陳情文書表

受理番号第176号 付託委員会文教厚生委員会
受理年月日令和2年9月30日 付託年月日令和2年11月25日
件名 「1年単位の変形労働時間制」を導入しないことを求める陳情
提出者名護市議会議長
大城 秀樹
要旨


 教職員の「働き方改革」の一つとして「公立の義務教育諸学校等の教育職員の給与等に関する特別措置法」(以下「給特法」という。)の一部改正案が昨年可決成立し、これにより、都道府県・政令市の条例で公立学校に1年単位の変形労働時間制の導入が可能となった。入学式や新学期で忙しい4月の労働時間を長くして、夏休みなどで授業等が減る8月の労働時間を短くして、教職員がまとまった休みを取れるようにすることを想定したものである。
 そもそも労働基準法上では、変形労働時間制を採用するためには、労使協定または就業規則において所定の事項を定めることが必要とされているが、改正給特法では、当該規定について、勤務条件条例主義を盾に条例により定めるとの読替えがなされ、労使交渉すら無視しようとしている。
 また、労働基準法の規定では1日8時間を超えて残業した場合は残業代を請求できるが、教職員は給特法の規定により、残業代を支給しない代わりに給料月額の4%に相当する教職調整額が支給されている。文科省の2018年勤務実態調査では1日平均の超過勤務時間は小学校3時間30分、中学校3時間37分となっており、調整額4%の根拠となった1966年当時の勤務実態調査での月8時間(1日20分)と10倍以上の格差がある。
 さらに「勤務時間」ではなく「在校等時間」という造語で、授業準備や部活などは「自主的活動」として実際の勤務時間を短く見せようとする意図も見え隠れする。文科省働き方改革答申では「在校等時間」の縮減について、8時15分出勤など登校時間等の適正化による年間150時間の縮減目安を提示しているが、学校現場からすると実態を見ない「机上の計算」との指摘もある。ましてや「閑散期」とされる夏休み期間中の「休みのまとめ取り」についても、部活動や各種大会・コンクール、校内研修、初任研・2年研・3年研あるいは日直等など業務は多く、5日間の夏季休暇ですらまともに取れていない現状がある。

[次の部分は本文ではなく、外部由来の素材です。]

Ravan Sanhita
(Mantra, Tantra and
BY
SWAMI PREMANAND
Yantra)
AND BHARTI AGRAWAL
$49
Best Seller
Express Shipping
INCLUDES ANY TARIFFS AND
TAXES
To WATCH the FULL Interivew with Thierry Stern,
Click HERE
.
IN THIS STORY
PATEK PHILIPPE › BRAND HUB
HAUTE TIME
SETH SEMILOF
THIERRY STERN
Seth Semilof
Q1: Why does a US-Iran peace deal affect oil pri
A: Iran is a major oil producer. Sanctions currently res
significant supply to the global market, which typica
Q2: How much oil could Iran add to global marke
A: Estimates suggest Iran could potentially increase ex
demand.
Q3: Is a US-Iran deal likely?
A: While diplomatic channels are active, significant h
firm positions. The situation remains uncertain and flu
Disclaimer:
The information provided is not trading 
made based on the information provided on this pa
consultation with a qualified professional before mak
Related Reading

 今日、教職員の長時間労働は全国的に問題化し、文科省調べ(2016年)でも時間外労働・月80時間の「過労死ライン」を超えて働く教職員は、中学校で約6割、小学校で約3割に上る。特に沖縄の教職員の病気休職者率・精神疾患者率は全国ワーストで、しかも11年間更新しており、深刻な事態である。

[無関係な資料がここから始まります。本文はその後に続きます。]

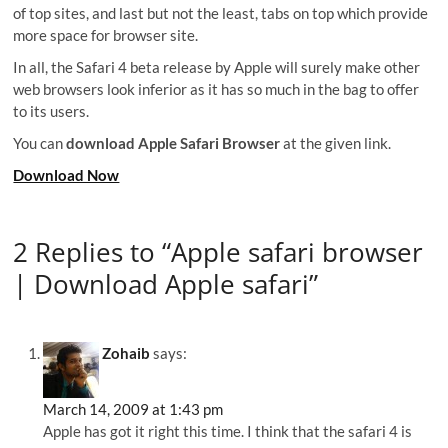
of top sites, and last but not the least, tabs on top which provide
more space for browser site.
In all, the Safari 4 beta release by Apple will surely make other
web browsers look inferior as it has so much in the bag to offer
to its users.
You can
download
Apple Safari Browser
at the given link.
Download Now
2 Replies to “Apple safari browser
| Download Apple safari”
Zohaib
says:
March 14, 2009 at 1:43 pm
Apple has got it right this time. I think that the safari 4 is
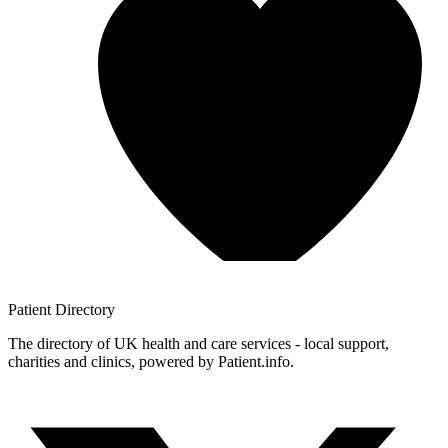
Patient
Directory
The directory of UK health and care services - local support,
charities and clinics, powered by Patient.info.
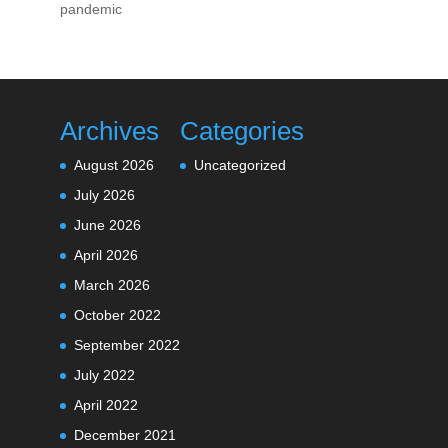
pandemic
Archives
Categories
August 2026
Uncategorized
July 2026
June 2026
April 2026
March 2026
October 2022
September 2022
July 2022
April 2022
December 2021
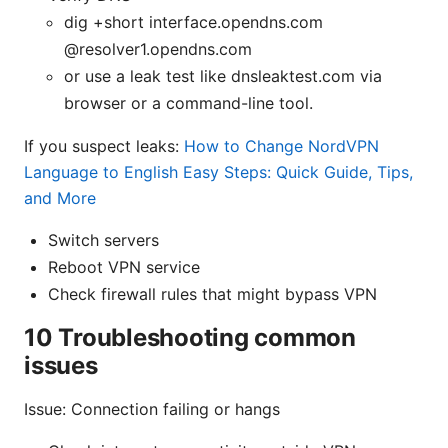
dig +short interface.opendns.com
@resolver1.opendns.com
or use a leak test like dnsleaktest.com via
browser or a command-line tool.
If you suspect leaks:
How to Change NordVPN
Language to English Easy Steps: Quick Guide, Tips,
and More
Switch servers
Reboot VPN service
Check firewall rules that might bypass VPN
10 Troubleshooting common
issues
Issue: Connection failing or hangs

 加えて小学校は今年度から、中学校は来年度から新学習指導要領が完全実施され、その対応で教職員の業務はむしろ増加傾向にある。ましてや新型コロナウイルス感染拡大により、全国一斉休校や夏休み短縮、行事見直し等を余儀なくされ、感染防止対策での新たな負担増の中で、児童生徒の学習権保障のための努力がなされている。
 このような学校現場の実態を見るにつけ「1年単位の変形労働時間制」の導入は、教職員の働き方改革・長時間労働の解消とは程遠いものでしかなく、現場実態の是正にそぐわない当該制度の導入には大きな懸念が残る。

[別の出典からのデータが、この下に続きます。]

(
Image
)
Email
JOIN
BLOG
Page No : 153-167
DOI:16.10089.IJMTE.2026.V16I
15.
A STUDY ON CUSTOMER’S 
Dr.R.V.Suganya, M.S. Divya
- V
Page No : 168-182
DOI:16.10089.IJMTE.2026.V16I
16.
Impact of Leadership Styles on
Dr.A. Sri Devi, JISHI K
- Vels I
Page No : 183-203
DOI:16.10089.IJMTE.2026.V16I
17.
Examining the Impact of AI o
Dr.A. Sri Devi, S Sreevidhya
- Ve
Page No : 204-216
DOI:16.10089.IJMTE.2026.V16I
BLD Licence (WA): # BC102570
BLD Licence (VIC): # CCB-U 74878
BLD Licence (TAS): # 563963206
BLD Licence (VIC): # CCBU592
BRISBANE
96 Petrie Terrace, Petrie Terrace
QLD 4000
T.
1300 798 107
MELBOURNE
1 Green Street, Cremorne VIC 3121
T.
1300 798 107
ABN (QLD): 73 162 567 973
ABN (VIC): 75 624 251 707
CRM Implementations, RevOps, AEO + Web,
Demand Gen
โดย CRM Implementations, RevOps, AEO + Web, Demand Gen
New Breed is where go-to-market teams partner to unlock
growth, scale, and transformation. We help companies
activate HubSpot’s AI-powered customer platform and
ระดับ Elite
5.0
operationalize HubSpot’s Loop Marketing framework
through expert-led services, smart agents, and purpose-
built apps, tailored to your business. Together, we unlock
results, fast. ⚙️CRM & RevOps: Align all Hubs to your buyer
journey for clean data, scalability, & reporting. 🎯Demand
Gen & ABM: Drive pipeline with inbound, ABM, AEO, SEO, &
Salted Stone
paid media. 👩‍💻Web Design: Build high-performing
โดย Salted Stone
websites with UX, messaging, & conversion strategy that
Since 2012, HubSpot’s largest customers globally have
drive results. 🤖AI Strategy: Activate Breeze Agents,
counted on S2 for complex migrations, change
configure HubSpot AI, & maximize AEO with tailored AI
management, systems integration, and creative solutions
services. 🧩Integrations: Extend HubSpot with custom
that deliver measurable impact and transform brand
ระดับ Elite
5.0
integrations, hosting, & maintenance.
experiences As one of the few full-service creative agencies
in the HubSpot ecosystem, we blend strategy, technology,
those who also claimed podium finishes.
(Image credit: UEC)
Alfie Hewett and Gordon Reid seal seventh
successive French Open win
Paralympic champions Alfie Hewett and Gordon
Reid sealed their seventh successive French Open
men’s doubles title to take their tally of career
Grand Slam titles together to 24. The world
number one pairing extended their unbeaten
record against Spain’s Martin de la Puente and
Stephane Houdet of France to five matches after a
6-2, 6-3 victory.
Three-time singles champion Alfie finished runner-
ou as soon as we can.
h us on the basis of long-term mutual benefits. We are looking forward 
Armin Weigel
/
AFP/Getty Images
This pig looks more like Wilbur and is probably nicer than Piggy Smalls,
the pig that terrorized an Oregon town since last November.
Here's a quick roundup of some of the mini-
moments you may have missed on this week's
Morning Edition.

 ついては、各市町村教育委員会や教職員団体等関係団体との協議を重ね、下記事項につき配慮してもらいたい。
                 

1 改正「給特法」による「1年単位の変形労働時間制」を導入しないこと。
2 深刻な教職員の長時間労働実態を早急に是正するため、「給特法」の抜本的改正に向け、国、文科省に強く働きかけること。